After leaving India, Marie Russak helped found the Krotona Colony, which broke ground in 1912. Her role in building Krotona was substantial; in addition to co-founding the Temple of the Rosy Cross, Marie designed a number of houses for Theosophists, including this one at 6106 Temple Hill Drive.

theosophist buildings 009

Marie Russak’s architectural career was aided by a fellow Theosophist, Henry Hotchener, a real estate developer whose purchase of a tract from the Albert Beach Company made it possible for the Society’s wealthier members to build new homes by the Krotona Colony.  In 1914, Hotchener built a house for Marie Russak at 6101 Scenic (below) and, after Frank Russak died that later that year in Paris, married her.  


Moorcrest was completed in 1921. Apparently the Hotcheners did not intend it to be their home and soon rented it to Chaplin. After he moved out, they sold it to Mr. and Mrs. Otto H. Langhanke, who relocated from Chicago and New York in pursuit of their daughter Lucile’s acting career. Lucile, soon renamed Mary Astor by Jesse Lasky, would have an illustrious career in the movies and a rather tragic personal life. The latter was abetted–in court, no less–by her parents’ insistence on living on Astor’s dime in Moorcrest which, Astor testified, was a “white elephant.” 
Later  Moorcrest sank into decripitude, hitting bottom during the 90’s.

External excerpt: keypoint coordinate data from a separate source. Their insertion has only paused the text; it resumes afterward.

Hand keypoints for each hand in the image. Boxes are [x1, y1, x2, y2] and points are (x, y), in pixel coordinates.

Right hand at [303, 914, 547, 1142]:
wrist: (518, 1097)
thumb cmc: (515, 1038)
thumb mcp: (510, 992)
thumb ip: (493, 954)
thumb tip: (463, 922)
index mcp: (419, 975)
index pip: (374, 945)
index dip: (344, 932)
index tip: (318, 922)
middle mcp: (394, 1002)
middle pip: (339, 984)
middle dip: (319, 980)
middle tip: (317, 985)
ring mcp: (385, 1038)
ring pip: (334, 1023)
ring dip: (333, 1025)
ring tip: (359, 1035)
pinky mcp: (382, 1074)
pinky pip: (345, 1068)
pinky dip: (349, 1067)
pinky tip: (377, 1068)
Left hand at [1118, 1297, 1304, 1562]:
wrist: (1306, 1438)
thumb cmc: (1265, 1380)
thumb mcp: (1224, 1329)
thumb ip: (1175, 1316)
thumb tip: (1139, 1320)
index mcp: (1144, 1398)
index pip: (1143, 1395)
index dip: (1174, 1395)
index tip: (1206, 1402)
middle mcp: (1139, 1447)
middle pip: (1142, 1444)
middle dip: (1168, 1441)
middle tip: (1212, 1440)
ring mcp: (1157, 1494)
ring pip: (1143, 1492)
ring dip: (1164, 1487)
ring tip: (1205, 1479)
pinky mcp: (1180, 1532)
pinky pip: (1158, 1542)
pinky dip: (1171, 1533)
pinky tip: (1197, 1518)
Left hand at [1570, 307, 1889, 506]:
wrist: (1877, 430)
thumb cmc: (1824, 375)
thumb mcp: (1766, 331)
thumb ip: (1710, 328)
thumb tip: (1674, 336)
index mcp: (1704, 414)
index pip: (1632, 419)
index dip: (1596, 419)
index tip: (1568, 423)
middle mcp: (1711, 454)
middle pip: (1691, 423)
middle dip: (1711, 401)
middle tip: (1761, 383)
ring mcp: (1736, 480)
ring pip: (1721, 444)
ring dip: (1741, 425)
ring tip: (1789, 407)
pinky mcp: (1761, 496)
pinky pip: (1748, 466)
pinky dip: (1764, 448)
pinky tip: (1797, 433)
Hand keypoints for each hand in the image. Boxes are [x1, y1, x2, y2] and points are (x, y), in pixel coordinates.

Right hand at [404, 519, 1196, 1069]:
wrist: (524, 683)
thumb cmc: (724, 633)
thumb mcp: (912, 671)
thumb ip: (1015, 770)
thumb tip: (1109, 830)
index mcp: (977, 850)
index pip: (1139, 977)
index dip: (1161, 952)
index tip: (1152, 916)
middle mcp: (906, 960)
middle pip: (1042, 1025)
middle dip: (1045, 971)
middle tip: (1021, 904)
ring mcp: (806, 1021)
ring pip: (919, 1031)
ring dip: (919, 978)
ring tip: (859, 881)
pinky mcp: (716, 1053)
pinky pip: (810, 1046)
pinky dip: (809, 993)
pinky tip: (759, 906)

A woman I know recounts wandering the vacant property, enchanted by Moorcrest’s architecture but alarmed by the extent of its neglect. The grounds had gone unwatered for so long that many of the mature trees in the garden had died. Finally the house was bought; the new owner undertook a major renovation in the early 2000’s and put it on the market in late 2006 for $9 million. That’s when I got inside and took these pictures:
One of the small sitting areas, with red lotus windows

One of the small sitting areas, with red lotus windows

Porte Cochere

Porte Cochere

Living Room

Living Room

Moorcrest's Atrium

Moorcrest's Atrium

Keyhole doorway

Keyhole doorway

In his otherwise excellent study of Krotona architecture, “The Surviving Buildings of Krotona in Hollywood,” (Architronic vol. 8, 1998), Alfred Willis bemoans Marie Russak Hotchener’s lack of architectural training, dismissing her proportions as “awkward” and her interiors as “rather garish.” Further noting that all her houses were “somewhat vulgar,” he concedes that they reflect “their designer’s own middle-class taste but also the vulgarity increasingly evidenced in the commercial and domestic buildings of boomtime Los Angeles in the 1920’s.” That the hardly middle-class Marie Russak Hotchener was reaching for an architectural style as unique and hybridized as Theosophy itself apparently never occurred to him.